Wojciech Kawa zmierzy się z Kamilem Mosgalikiem na FEN 38. W nocy z czwartku na piątek nerwy bohaterów gali zostały wystawione na próbę, gdyż w hotelu, w którym się znajdowali, wybuchł pożar. Kawa opowiedział o tym w rozmowie z Polsatsport.pl.
W nocy z czwartku na piątek w hotelu Villa Royal w Ostrowie Wielkopolskim wybuchł pożar. Wśród gości hotelowych byli zawodnicy i pracownicy FEN, którzy mają wziąć udział w gali FEN 38 w tym mieście.
Zobacz także: Pożar w hotelu przed FEN 38
– O pierwszej w nocy poszedłem spać. Obudził mnie głos dziewczyn, które spały w pokoju obok. Myślałem, że coś się jednej z nich stało po robieniu wagi, jednak kiedy wstałem, to poczułem dym. Od razu powiedziałem swojej kobiecie, by zabrała potrzebne rzeczy i za pół minuty wychodzimy na świeże powietrze. Kiedy wychodziliśmy z pokoju, było zadymienie, więc wysłałem dziewczynę do wyjścia, a sam wróciłem, by przeszukiwać pokoje. Wiedziałem, że jest noc, więc ktoś mógł spać – powiedział Wojciech Kawa w rozmowie z Igorem Marczakiem.

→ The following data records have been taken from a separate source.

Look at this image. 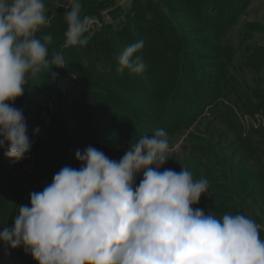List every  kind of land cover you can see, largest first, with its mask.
<instances>
[{
	"label": "trees",
	"instance_id": "1",
	"mask_svg": "<svg viewBox=\"0 0 264 264\" xmlns=\"http://www.w3.org/2000/svg\"><path fill=\"white\" fill-rule=\"evenodd\" d=\"M228 1L218 4V0H130L123 10L115 5L116 0H89L90 6L81 14L94 17L100 27L87 33L90 40L86 46L66 48L64 32L52 35L49 60L52 53H60L66 67L56 68L49 63L28 79L23 96L14 102L24 112L32 147L20 162L5 157L7 145L0 148V232L13 226L19 206H30V194L42 191L62 167L80 168L76 153L88 146L119 161L139 136L160 128L171 135L179 127L193 123L200 117L196 100L203 102L201 109L209 106L211 113L218 112L225 118H230L231 113L225 103L245 114L264 111V85L258 82V74L264 70V46H247L240 59L235 60L232 49L220 44L248 4ZM219 5L228 10L214 13ZM109 8L111 12L101 17L103 10ZM63 16L62 11L56 19ZM139 41L144 44L136 55L141 57L145 70L139 74L128 70L118 73L119 55ZM191 46L203 48L205 54L192 53ZM236 71L249 73L256 86L243 80V87ZM53 72L57 73L55 79L51 78ZM196 78L199 85L193 91L198 94L190 98L180 86L185 88ZM179 98L183 109L178 105ZM152 106L157 114L150 117ZM37 128L39 133L35 134ZM205 135L226 155L231 172L223 176L222 185L215 187L208 170L203 177L209 181L208 193L193 207L217 218L225 213L247 217L264 213V167L258 168L251 185L232 179L234 170L242 169L249 161L242 160L222 132L207 127ZM259 155L264 158V150ZM248 201L262 206H246ZM260 236L264 239V225ZM0 246L21 264H36L23 247L11 248L3 241Z\"/></svg>",
	"mask_w": 264,
	"mask_h": 264
},
{
	"label": "clouds",
	"instance_id": "2",
	"mask_svg": "<svg viewBox=\"0 0 264 264\" xmlns=\"http://www.w3.org/2000/svg\"><path fill=\"white\" fill-rule=\"evenodd\" d=\"M50 5L65 9L64 47L86 46L91 20L82 16L81 0H0V148L7 145L4 155L14 162L32 147L14 102L49 63L66 67L60 53L49 60L53 36L41 31L50 24ZM143 44L123 50L118 73L145 70L136 55ZM170 150L168 133L159 129L133 140L119 161L93 146L78 151L81 167H62L32 192L0 241L23 247L36 264H264L261 226L243 214L217 218L194 208L209 181L184 166L161 171Z\"/></svg>",
	"mask_w": 264,
	"mask_h": 264
},
{
	"label": "rangeland",
	"instance_id": "3",
	"mask_svg": "<svg viewBox=\"0 0 264 264\" xmlns=\"http://www.w3.org/2000/svg\"><path fill=\"white\" fill-rule=\"evenodd\" d=\"M129 1L130 0H116L115 5L124 10L128 7ZM223 1L227 0H218V4H220V2L222 3ZM233 1L236 0H229L228 2L230 4ZM246 1L248 4L246 5L242 14H239V17L237 16L238 18L236 23L227 30L226 35H224L225 37L220 39V44H224L225 47L228 46L232 49L235 60L240 59L241 53L244 51L243 48H246L247 46H264V0H239L241 4L242 2L244 3ZM81 3L82 13V10H84L86 7H89L91 3H89V0H81ZM221 6L219 5V7L215 9L216 12L214 13H221L228 10H224ZM230 8H234V6ZM62 11L64 15L65 9L56 8L50 5V24L47 28H44L41 31L51 33L52 35L56 32H65L66 23L64 18L61 17L59 20L56 19L58 13ZM110 12V8L109 10H103L100 16L102 17L108 15ZM109 18L111 19V17ZM110 19L108 22H110ZM90 20V30H98L100 27L99 21L94 17ZM117 24V21L113 22L114 26ZM38 35H40V33H38ZM190 48L194 54H205V50L203 48L200 49L195 46H191ZM194 64H196V61ZM232 64H236V61H233ZM205 66L207 67L208 65L205 64ZM247 74L249 73H246L245 75V72L239 73L236 71V75L239 80H241L240 82L243 87L246 86L243 80L250 86H256V83H254V81L251 79V76H248ZM258 78L260 79L258 82L264 85V70L258 74ZM197 85H199L198 78L186 84L185 88L180 86V89L183 94H190V98H195L198 92L195 90L193 91V89L196 88ZM186 87L188 90H186ZM181 100L182 99L179 98L178 105L181 109H183L184 104ZM195 103L196 111H198L200 117L187 126L179 127V130L176 133L169 135L171 149L169 153L170 158L167 160L166 164L162 166L161 171L164 169H172L176 172H179L182 170V166H184L193 173L195 179H200L203 178L205 173L209 170L211 172V176H213L211 178L214 179V186L217 187L222 185L223 181L221 180L225 177V175H228V173L231 172V167L227 165L228 161L225 157L226 155L223 156V152L220 149L218 150L214 143H212V141L209 140V138L205 135L207 133L208 127L215 132H222L224 137L233 144L236 150H238L239 156L243 158L242 160L249 161V163L242 169H235L231 174V178L237 179L238 181L243 180L245 183H248V185L253 184L257 178V172H259L258 168L264 167V158L262 156L260 157L259 155L260 150H264V111L261 110L254 114H245L239 109L225 103L227 106H229L227 108L228 113L231 112L230 118H225L218 112L211 113V111H209V106L201 109L200 106H202L203 102L196 100ZM182 111L179 113H182ZM155 114H157L156 109L154 106H152L149 109L148 116L153 117ZM163 114L165 118L166 113L164 110ZM41 116L44 118L46 117L44 113H42ZM126 118L128 120L127 124L129 128H132L130 118L127 116ZM164 120L166 121V119ZM45 121H47V119H45ZM176 122L178 123L177 119ZM155 131H157V129L154 131H149V136L153 135ZM260 161L261 164H259ZM142 178L143 174L141 173L136 177L135 184L138 185ZM255 200L256 199H254V201ZM250 202L251 201H248L246 206H262L259 204H251ZM209 213L213 214L211 212H205L206 215ZM249 218L258 221L262 224L261 226L264 225L263 212H255ZM0 264L21 263L17 258L9 256L5 247L0 246Z\"/></svg>",
	"mask_w": 264,
	"mask_h": 264
}]
</instances>
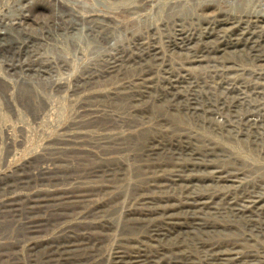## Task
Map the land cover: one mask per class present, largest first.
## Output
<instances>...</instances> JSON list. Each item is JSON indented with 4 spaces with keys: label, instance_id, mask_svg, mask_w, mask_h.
<instances>
[{
    "label": "rangeland",
    "instance_id": "1",
    "mask_svg": "<svg viewBox=\"0 0 264 264\" xmlns=\"http://www.w3.org/2000/svg\"><path fill=\"white\" fill-rule=\"evenodd\" d=\"M50 1L0 0V67L61 102L0 144V264H264V0Z\"/></svg>",
    "mask_w": 264,
    "mask_h": 264
},
{
    "label": "bare ground",
    "instance_id": "2",
    "mask_svg": "<svg viewBox=\"0 0 264 264\" xmlns=\"http://www.w3.org/2000/svg\"><path fill=\"white\" fill-rule=\"evenodd\" d=\"M51 1L54 2V0H51ZM51 1L47 2V3H48V5H50L51 9L53 10V13L57 15V17H58L57 23L64 22V25H63L61 30H65V31L71 33L72 32L71 28L66 25L67 21L62 18V17H64V15H63L64 11H62L58 7H55V6L52 7ZM151 1H154L153 6L150 5ZM196 1L197 0H137V2L134 4L135 5L134 9H136V10L139 9L140 11L145 10V12H143V14H142V19H148L149 20L151 18V15H154L155 12H157V14H158L162 8V10L165 9L166 11L172 10V9L180 10L181 13H183L189 21H193V20L199 21L202 17L203 6L201 4H199V5L195 4ZM96 3H98V2H96ZM101 4H103V3H101ZM144 5L146 7H149V8H150V6H152V7L150 9H145ZM70 9H72V8H70ZM139 10H137V11L139 12ZM147 10H150V12H147ZM72 11H73V9H72ZM88 12H90V11L89 10L83 11V14L86 16L85 18L88 20V23H83L85 25L87 24L86 29H85L86 34L88 36H91L92 39L94 40V42L97 45L101 46L104 51H108L109 47H112V46L115 47L116 41L118 38L115 39L114 37L111 36L110 32H107L106 29L102 28L103 26L100 24V22H99L100 20L98 18H102L103 16L99 17L96 15V17H94V18H90V17H93V15H91V12H90V14L86 15V13H88ZM85 18H84V20H85ZM22 19H23L22 20V24H23L24 22H26V21H24L25 17H23ZM101 20L104 21V19H101ZM247 20L254 22V25L256 23H257V25H258V23L264 24V16L263 15H256L254 18L248 17ZM89 22H91V23H89ZM54 25H55V23H54ZM56 25H58V24H56ZM85 25H81L78 27L84 28ZM76 26H77V24H76ZM19 29L20 28H18V30ZM147 29L151 30L153 28L150 25H147ZM138 30L139 29H137L136 31H138ZM132 33L133 34L131 36L134 38L135 35H137V34H135L136 32H132ZM138 35H140V34H138ZM2 37H3V35L0 34V38H2ZM113 38H114V42L112 43V42H110V40ZM47 41H50L53 45H55L58 50H65L66 49V46L60 45L55 40L51 41L48 39ZM72 49H74V48H72ZM86 50L80 49V52L84 54L86 52ZM100 57L101 56L93 57V58L90 57L89 60L87 59L88 61H86V63L97 62L100 59H102ZM13 58H14V56L11 55L9 57V60L12 61ZM17 58L15 60H17ZM18 60L20 61L18 65H20L22 62H24V63L27 62L28 59L21 60L20 58H18ZM8 65L10 66V68L13 67V63H11V62L8 63ZM29 65L30 64H27V69L30 70L31 67ZM4 70L5 69H2L0 67V144H8V143L21 141V138L17 139L14 136L15 134L13 132L14 131L16 132V130L20 131V129L24 128V122L20 118V115L22 113H25V112L27 114H38L39 116L43 115L42 122L40 124L42 126H46V127H52L53 126V128L55 127V129H56V130H54V132H57L60 129V123H58L59 118L61 116V106H60L61 102H60V100H58V99L55 100L53 98H49V97L45 96V94H43L41 91H39V89L37 90L35 88V86L30 82H27V83L19 82L16 78H14L16 75V72L14 70L12 72H8V71L5 72ZM28 76H29V74H28ZM43 84L45 87H50V88L53 85H55L56 86L55 89H57V87L59 88L61 86L60 84H56L55 82H48V81H45ZM51 140H53V139L46 138L45 140H43V143L51 141ZM79 140H84V139H79V138L71 139V138H66V137L59 139V141H61V142H68V143L78 142ZM93 140L97 141L98 138H95V139L90 138L89 140H84V141H93Z\"/></svg>",
    "mask_w": 264,
    "mask_h": 264
}]
</instances>
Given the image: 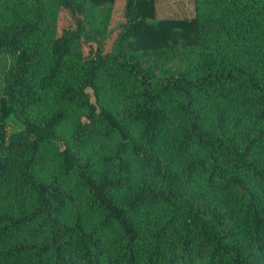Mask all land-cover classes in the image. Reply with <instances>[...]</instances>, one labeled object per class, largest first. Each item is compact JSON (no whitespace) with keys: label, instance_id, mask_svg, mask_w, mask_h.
<instances>
[{"label":"trees","instance_id":"1","mask_svg":"<svg viewBox=\"0 0 264 264\" xmlns=\"http://www.w3.org/2000/svg\"><path fill=\"white\" fill-rule=\"evenodd\" d=\"M156 1L0 0V264H264V0Z\"/></svg>","mask_w":264,"mask_h":264},{"label":"rangeland","instance_id":"2","mask_svg":"<svg viewBox=\"0 0 264 264\" xmlns=\"http://www.w3.org/2000/svg\"><path fill=\"white\" fill-rule=\"evenodd\" d=\"M156 10V20L160 18H191L195 14L193 0H157ZM9 60V56L0 54V88L2 74L7 68Z\"/></svg>","mask_w":264,"mask_h":264}]
</instances>
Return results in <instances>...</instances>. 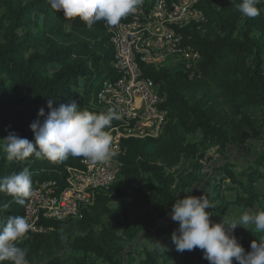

Zawodnik FEN na co dzień jest strażakiem, więc doskonale wiedział, jak ma się zachować w takiej sytuacji.
– Wiedziałem, gdzie kto śpi. Został jeszcze Damian Ostęp, który był na drugim piętrze, a pożar szedł z trzeciego piętra. Była obawa, że może spać i tego nie słyszeć. Praktycznie po niego wchodziłem, ale usłyszałem straż pożarną, więc wiedziałem, że za chwilę zaczną działać – dodał.
Czy to zdarzenie wpłynęło na niego negatywnie tuż przed sobotnią galą?
– Jestem przyzwyczajony do takich akcji, więc na mnie to nie wpłynęło – zakończył.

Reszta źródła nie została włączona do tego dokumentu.